Box wine or boxed wine? No matter what you call them, they are a lot cheaper than their bottled and corked counterparts, and some are quite fine and drinkable.
Since they're stored in bags inside cartons, these wines are also practical since they are easily portable and tend to stay fresh longer, ideal for picnics or parties. The same holds true for wines in a bag that are missing the box.
One limitation, however, is that there is not a lot of range in the varietals offered; you're more likely to find Cabernet Sauvignon and Chardonnay as opposed to Grenache or Viognier. Click here to learn more about wine varietals.
Yet if packaging or selection is no object, then box wines can be a real value. Here are our picks for top box wines.
Central Coast Chardonnay; $24 (3 liters)
The Monthaven Winery Chardonnay is full-bodied with a buttery mid-palate, and offers a clean finish. It is crafted from selected vineyards throughout California's Central Coast, with a focus on fruit from Santa Barbara and Monterey. The Santa Barbara components deliver rich tropical notes on both the nose and palate, while cool climate Monterey components deliver crisp apple notes and balanced acidity. Why is it in an eight-sided box? Octavin Home Wine Bar's unique, patent-pending octagonal packaging is designed to prevent oxidation.
CLIF FAMILY WINERY
The Climber Pouch California Cabernet Sauvignon; $16 (1.5 liters)
Clif Family Winery, who released the Climber Pouch on Earth Day 2011, will donate 1 per cent of all Climber Pouch sales to Trees for the Future. (Yes, that's the same Clif as in Clif Bar.) The portable and unbreakable packaging will ensure that you can enjoy this lush and plummy wine anywhere you go. Make sure to also try the Climber Pouch Chardonnay, which features intense white fruit aromas and a juicy palate of grapefruit, apple and melon.
California Chardonnay; $17 (3 liters)
This 3-liter box version of Turning Leaf's California Chardonnay represents even greater value than the Modesto winery's bottled offerings. Light and fruity, it offers peach and pear flavors in the mouth with a hint of oak on the finish. Read about pairing wines with take-out food.
Pinot Noir; $24 (3 liters)
This offering from Octavin Home Wine Bar hails from the Ile de Beauté, otherwise known as Corsica. Winemakers Julian Halasz and Mario Pulido combine Old World and California winemaking techniques with a playful brand name (PI-NO EVIL; get it?)to create a light-bodied Pinot Noir with ripe cherry flavors and a smooth finish.

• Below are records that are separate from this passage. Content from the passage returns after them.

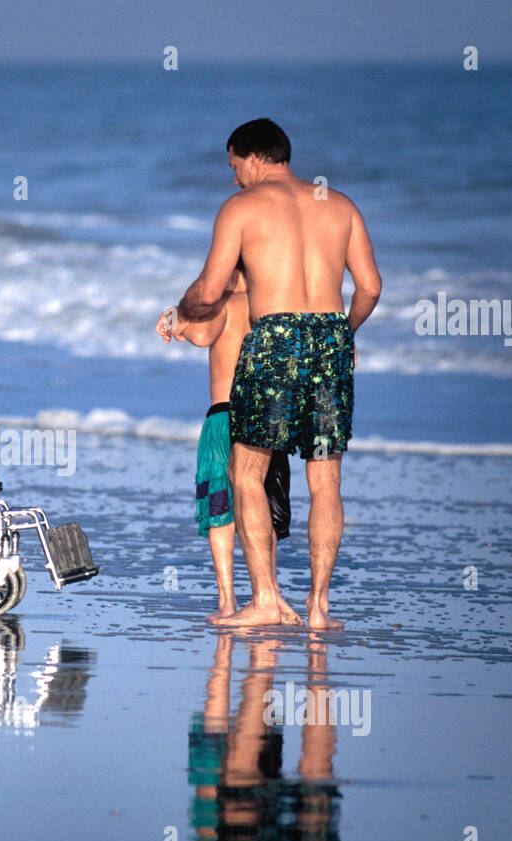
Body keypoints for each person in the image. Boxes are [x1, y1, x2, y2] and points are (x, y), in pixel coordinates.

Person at [178, 118, 381, 629]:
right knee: (326, 478)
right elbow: (371, 288)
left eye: (233, 167)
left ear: (251, 158)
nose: (233, 179)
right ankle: (318, 609)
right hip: (330, 336)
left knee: (246, 472)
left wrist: (183, 308)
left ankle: (266, 599)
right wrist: (346, 333)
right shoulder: (340, 204)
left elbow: (209, 291)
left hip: (275, 338)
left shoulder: (242, 208)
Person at [157, 267, 301, 626]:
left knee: (220, 508)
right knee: (264, 504)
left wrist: (175, 317)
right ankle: (269, 594)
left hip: (224, 416)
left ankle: (226, 600)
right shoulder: (273, 305)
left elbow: (202, 336)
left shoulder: (223, 305)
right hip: (268, 414)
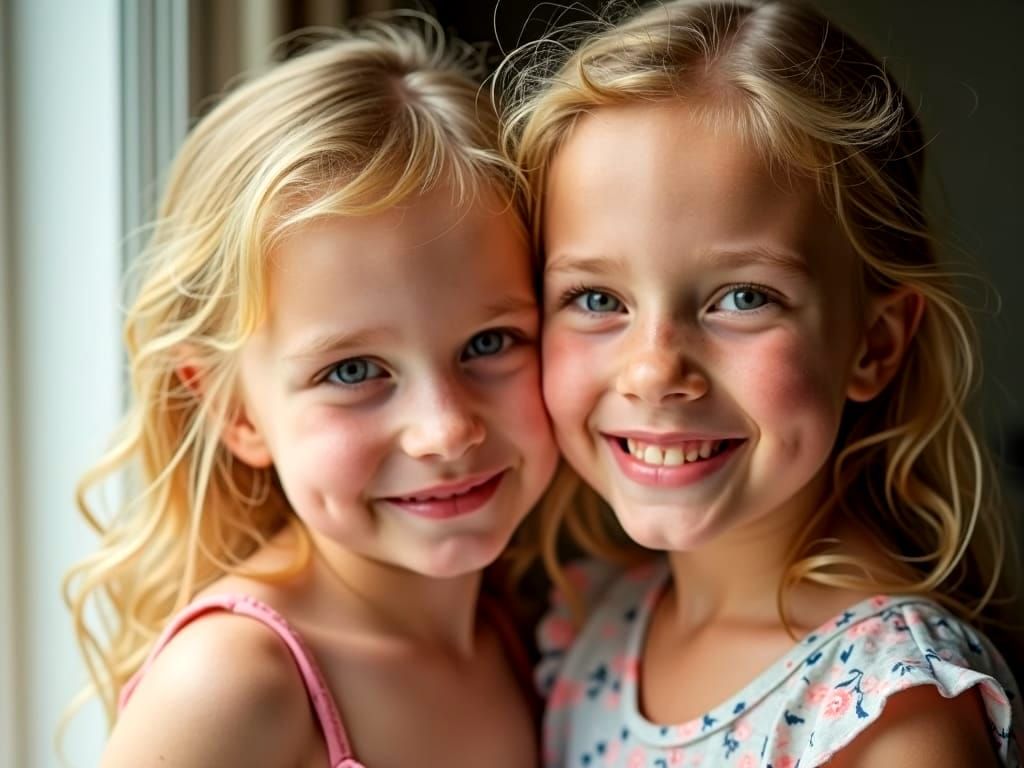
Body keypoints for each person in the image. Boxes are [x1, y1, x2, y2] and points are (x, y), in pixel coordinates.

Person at [502, 1, 1024, 765]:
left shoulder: (892, 712)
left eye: (744, 297)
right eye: (597, 300)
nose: (653, 371)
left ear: (873, 345)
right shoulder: (588, 623)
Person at [65, 18, 559, 768]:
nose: (445, 430)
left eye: (488, 344)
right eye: (353, 371)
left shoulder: (536, 631)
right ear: (235, 411)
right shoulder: (230, 686)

Medium Sweet Riesling; $24 (3 liters)
The Landwein Rhein region of Germany is known for its impressive, full-bodied Rieslings, and this boxed Riesling is a great example. A nose of peaches and pears is echoed on the palate, finishing with a nice crispness. Try it with pasta in cream sauce, light seafood dishes or Asian cuisine.
DUCA DEL FRASSINO
Cabernet Corvina; $20 (3 liters)
Produced by Cantina di Soave from grapes grown in the Veneto region, Duca del Frassino has emerged as the first Italian boxed wine. Red cherry aromas and dark fruit flavors make this wine work well on its own or paired with meats, pastas and cheeses.
Seven Red Wine; $21 (3 liters)
This boxed blend of seven red wine varietals is housed in Octavin's unique packaging, which can stay fresh for up to six weeks after opening. Made from primarily Spanish grapes, this blend has soft fruit flavors and a gentle acidity.
BLACK BOX WINES
Chardonnay; $22 (3 liters)
This premium brand, which produces vintage Merlot, Cabernet Sauvignon, Shiraz and Pinot Grigio, claims that once opened, their wines will remain fresh for more than a month. Their Chardonnay shows off aromas of pineapple, citrus blossoms and sugar cookies, mixing with crisp flavors of juicy lemon, apple and sweet oak.
Pinot Noir; $9 (1 liter)
This red-fruit-driven Pinot from the Languedoc-Roussillon region of France is packaged in a lightweight, completely recyclable Tetra Prisma container which features a twist-off cap and collapsible design.